**Stored data**.
::::::

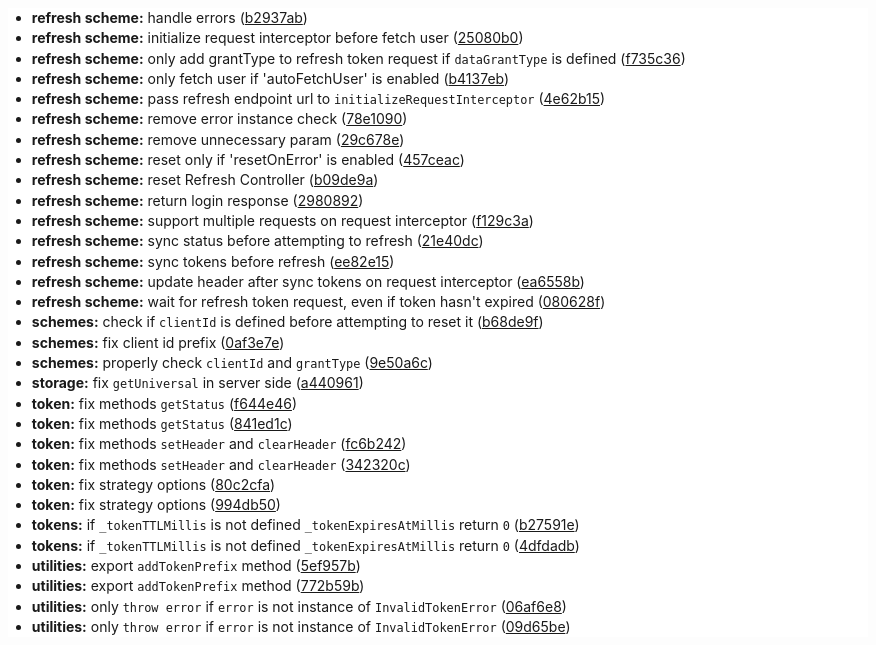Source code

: * **refresh scheme:** handle errors ([b2937ab](https://github.com/nuxt-community/auth-module/commit/b2937abee9061039255452a8640de629e878edab))
* **refresh scheme:** initialize request interceptor before fetch user ([25080b0](https://github.com/nuxt-community/auth-module/commit/25080b0937aa81b4392d5c5dae780be1d29c8937))
* **refresh scheme:** only add grantType to refresh token request if `dataGrantType` is defined ([f735c36](https://github.com/nuxt-community/auth-module/commit/f735c3607af1b9c652e505c36e6771392fac50ca))
* **refresh scheme:** only fetch user if 'autoFetchUser' is enabled ([b4137eb](https://github.com/nuxt-community/auth-module/commit/b4137eb85a43feefefed92aaac376dbbed1f001a))
* **refresh scheme:** pass refresh endpoint url to `initializeRequestInterceptor` ([4e62b15](https://github.com/nuxt-community/auth-module/commit/4e62b159eba4278827c153eb27a531d8b2a18905))
* **refresh scheme:** remove error instance check ([78e1090](https://github.com/nuxt-community/auth-module/commit/78e1090a0d5099f648fd75064672a2d502b7f071))
* **refresh scheme:** remove unnecessary param ([29c678e](https://github.com/nuxt-community/auth-module/commit/29c678e61593a049e1c6c2bfb7db8be23b20de92))
* **refresh scheme:** reset only if 'resetOnError' is enabled ([457ceac](https://github.com/nuxt-community/auth-module/commit/457ceac2bbd6dcee3b2da7b14a8a34d92357bfad))
* **refresh scheme:** reset Refresh Controller ([b09de9a](https://github.com/nuxt-community/auth-module/commit/b09de9a72300110d61205b7b41a36c08e3f77db8))
* **refresh scheme:** return login response ([2980892](https://github.com/nuxt-community/auth-module/commit/298089258a80d0d40e80701468593cd4efb3e31a))
* **refresh scheme:** support multiple requests on request interceptor ([f129c3a](https://github.com/nuxt-community/auth-module/commit/f129c3afbbc2358851f4c3b691366a49b89dcc47))
* **refresh scheme:** sync status before attempting to refresh ([21e40dc](https://github.com/nuxt-community/auth-module/commit/21e40dcb7583c2e3048283a8fdef319ebeb42490))
* **refresh scheme:** sync tokens before refresh ([ee82e15](https://github.com/nuxt-community/auth-module/commit/ee82e1556d3950f968d9020ab2063095dd67159e))
* **refresh scheme:** update header after sync tokens on request interceptor ([ea6558b](https://github.com/nuxt-community/auth-module/commit/ea6558b93ab2b73d2e2c6e03d0108d69fa509f6a))
* **refresh scheme:** wait for refresh token request, even if token hasn't expired ([080628f](https://github.com/nuxt-community/auth-module/commit/080628f962e327a266a9f4656d779ddd0b2e75d2))
* **schemes:** check if `clientId` is defined before attempting to reset it ([b68de9f](https://github.com/nuxt-community/auth-module/commit/b68de9f82172a4966e82bf641f3dc46f9e97d364))
* **schemes:** fix client id prefix ([0af3e7e](https://github.com/nuxt-community/auth-module/commit/0af3e7e4a3e07d8f49edaa1d5ffedf4316ab70a0))
* **schemes:** properly check `clientId` and `grantType` ([9e50a6c](https://github.com/nuxt-community/auth-module/commit/9e50a6c99689a9b200ca56af316db1ef0d051c54))
* **storage:** fix `getUniversal` in server side ([a440961](https://github.com/nuxt-community/auth-module/commit/a4409610d03b01e7c1ab4bfb9755db35954dfea4))
* **token:** fix methods `getStatus` ([f644e46](https://github.com/nuxt-community/auth-module/commit/f644e461611504b1d656774b95aea78c15ec0b27))
* **token:** fix methods `getStatus` ([841ed1c](https://github.com/nuxt-community/auth-module/commit/841ed1ccfa9232f9b339ba0ac63891d3026cbaed))
* **token:** fix methods `setHeader` and `clearHeader` ([fc6b242](https://github.com/nuxt-community/auth-module/commit/fc6b24256778aa3d8493fa39b66255814d0ab0a7))
* **token:** fix methods `setHeader` and `clearHeader` ([342320c](https://github.com/nuxt-community/auth-module/commit/342320c390c1e817c1c0fd61e7a8889bba250461))
* **token:** fix strategy options ([80c2cfa](https://github.com/nuxt-community/auth-module/commit/80c2cfab17ccdda2daf1e79887b0d16e24985ca4))
* **token:** fix strategy options ([994db50](https://github.com/nuxt-community/auth-module/commit/994db505affca96001ed607efb135c91c9bc3f7d))
* **tokens:** if `_tokenTTLMillis` is not defined `_tokenExpiresAtMillis` return `0` ([b27591e](https://github.com/nuxt-community/auth-module/commit/b27591e2a51be49879bf67443770f486242fc8f7))
* **tokens:** if `_tokenTTLMillis` is not defined `_tokenExpiresAtMillis` return `0` ([4dfdadb](https://github.com/nuxt-community/auth-module/commit/4dfdadb4986cf7e4ac4c940badc93a5b1d82ebbb))
* **utilities:** export `addTokenPrefix` method ([5ef957b](https://github.com/nuxt-community/auth-module/commit/5ef957b133e6163db31dd44f08bb43b091a0389b))
* **utilities:** export `addTokenPrefix` method ([772b59b](https://github.com/nuxt-community/auth-module/commit/772b59bbc3ddd56efa4d43c3df4a98f0a00f320a))
* **utilities:** only `throw error` if `error` is not instance of `InvalidTokenError` ([06af6e8](https://github.com/nuxt-community/auth-module/commit/06af6e85a8b2b2f33d1f53e0d8db80bec8f10f3c))
* **utilities:** only `throw error` if `error` is not instance of `InvalidTokenError` ([09d65be](https://github.com/nuxt-community/auth-module/commit/09d65be13391df2cfe9b14f18e695d9bb0500453))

::::::

**Job**.
How many lines in the items above contain the word "attempting"? Reply with the number only.

**Solution for this exercise**.
2